Speaker
Description
This paper addresses the challenge of mitigating the effects of radiation on the electronic systems of the Large Hadron Collider (LHC) by introducing BatMon, a battery-powered, MCU-based wireless radiation monitoring system. The paper proposes software mitigation schemes that can be used alongside an external watchdog to guarantee higher availability of the application without impacting the system performance. Tests conducted at the CHARM facility show that the proposed schemes enable BatMon to achieve 99.9996% availability in the harsh environment of the LHC. The manuscript highlights that the result obtained will also allow the system to be used for critical tasks.
Summary (500 words)
The LHC employs numerous electronic systems, including high-criticality and low-criticality applications, with the latter increasingly utilizing off-the-shelf Commercial Off-The-Shelf (COTS) MicroControllers Units (MCU) for cost, power, size, and flexibility advantages. In this complex environment, single-event effects (SEE) can have a strong impact on the reliability of these systems, requiring effective mitigation schemes to ensure high system availability during operation.
This paper introduces the BatMon, an MCU-based battery-powered wireless radiation monitoring system for the LHC. It is designed with qualified low-power COTS components, uses LoRa wireless transmission technology and can tolerate up to 275 Gy. It is modular allowing the platform to be application independent and be used for different purposes. It embeds an external watchdog as a hardware mitigation scheme to cover possible failures due to SEE. However, it alone cannot detect all possible SEFIs and consequently cannot always restore the system functionalities. An example is the case of the MCU stacked in a while loop due to a SEE: the MCU will continue to serve the external interrupt toggled by the external watchdog. As consequence, the failure will remain undetectable and the device not operational.
The primary aim of this work is the definition of software mitigation strategies that can be employed alongside an external watchdog, while maintaining high performance and compatibility with any MCU-based design. These schemes include triplication of the counters, storage of the configuration and previous measurements in internal flash memory, an internal software watchdog, an automatic dummy-handler recovery scheme, and control of the wireless communication link. Triplication of the counters and storing the configuration and previous measurements in an internal flash can help identify and correct errors due to SEE in the MCU SRAM. The internal software watchdog supervises software execution and prevents the non-detection of errors.

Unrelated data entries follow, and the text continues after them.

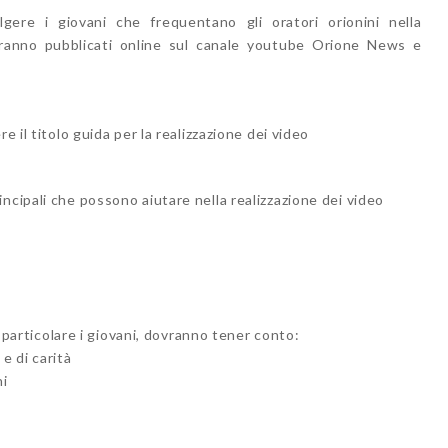
gere i giovani che frequentano gli oratori orionini nella
saranno pubblicati online sul canale youtube Orione News e
e il titolo guida per la realizzazione dei video
ncipali che possono aiutare nella realizzazione dei video
in particolare i giovani, dovranno tener conto:
e di carità
ni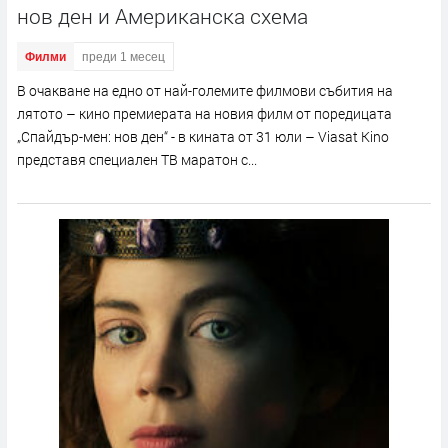
нов ден и Американска схема
Филми
преди 1 месец
В очакване на едно от най-големите филмови събития на
лятото – кино премиерата на новия филм от поредицата
„Спайдър-мен: нов ден“ - в кината от 31 юли – Viasat Kino
представя специален ТВ маратон с...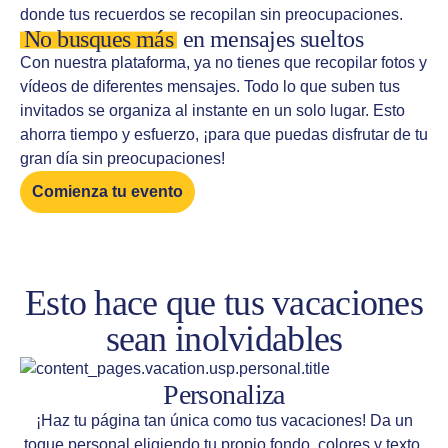
donde tus recuerdos se recopilan sin preocupaciones.
No busques más
en mensajes sueltos
Con nuestra plataforma, ya no tienes que recopilar fotos y
vídeos de diferentes mensajes. Todo lo que suben tus
invitados se organiza al instante en un solo lugar. Esto
ahorra tiempo y esfuerzo, ¡para que puedas disfrutar de tu
gran día sin preocupaciones!
Comienza tu evento
Esto hace que tus vacaciones
sean inolvidables
Personaliza
¡Haz tu página tan única como tus vacaciones! Da un
toque personal eligiendo tu propio fondo, colores y texto.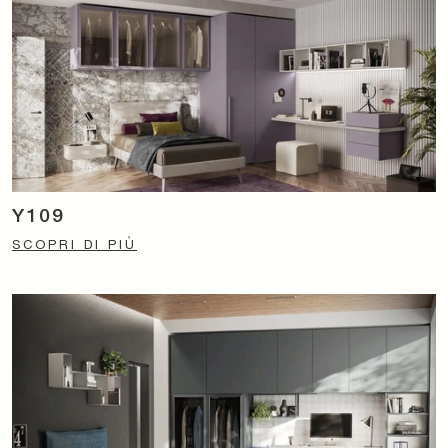
Y109
SCOPRI DI PIÙ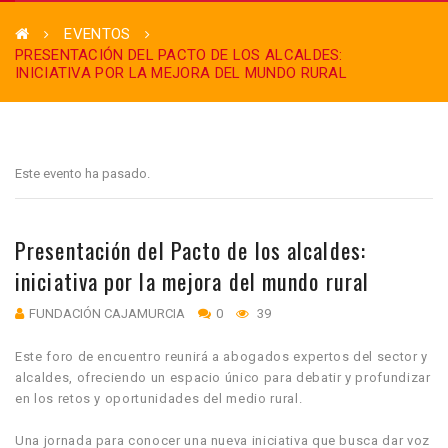
EVENTOS
PRESENTACIÓN DEL PACTO DE LOS ALCALDES:
INICIATIVA POR LA MEJORA DEL MUNDO RURAL
Este evento ha pasado.
Presentación del Pacto de los alcaldes:
iniciativa por la mejora del mundo rural
FUNDACIÓN CAJAMURCIA
0
39
Este foro de encuentro reunirá a abogados expertos del sector y
alcaldes, ofreciendo un espacio único para debatir y profundizar
en los retos y oportunidades del medio rural.
Una jornada para conocer una nueva iniciativa que busca dar voz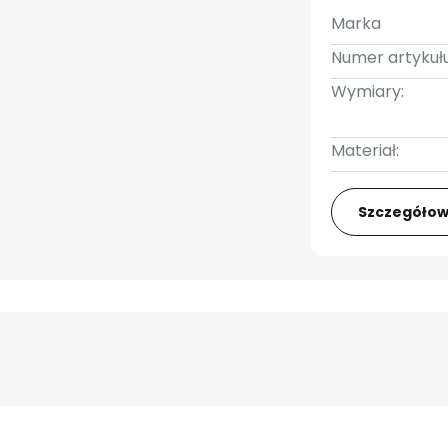
Marka
Numer artykułu
Wymiary:
Materiał:
Szczegółow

Finally, the control of the wireless communication link guarantees reliable communication. These strategies can be classified into three groups based on their usage requirements: C-0, which does not require any peripheral; C-1, which necessitates internal or external hardware peripherals; and C-2, which requires an acknowledgment from an external source, such as a network. This paper will explain this classification in greater detail, outlining the necessary prerequisites for a system to implement these mitigation strategies.
The effectiveness of the proposed software mitigation schemes is demonstrated through a comparison of system availability under radiation. In this work tests conducted at CHARM facility compare the performance of BatMon with and without the implemented software mitigation techniques. The results show that the proposed schemes enable BatMon to achieve an availability of 99.9996% in the harsh LHC environment. The downtime would be related to self-recovery time. This availability agrees with the requirements defined by CERN for a critical system for the LHC which corresponds to 99.537%. Although radiation monitoring is not a critical task for the accelerator and does not have to fulfil these requirements, since the BatMon is application-independent, compliance with these constraints allows it to be used for critical tasks such as equipment control and reset in the future.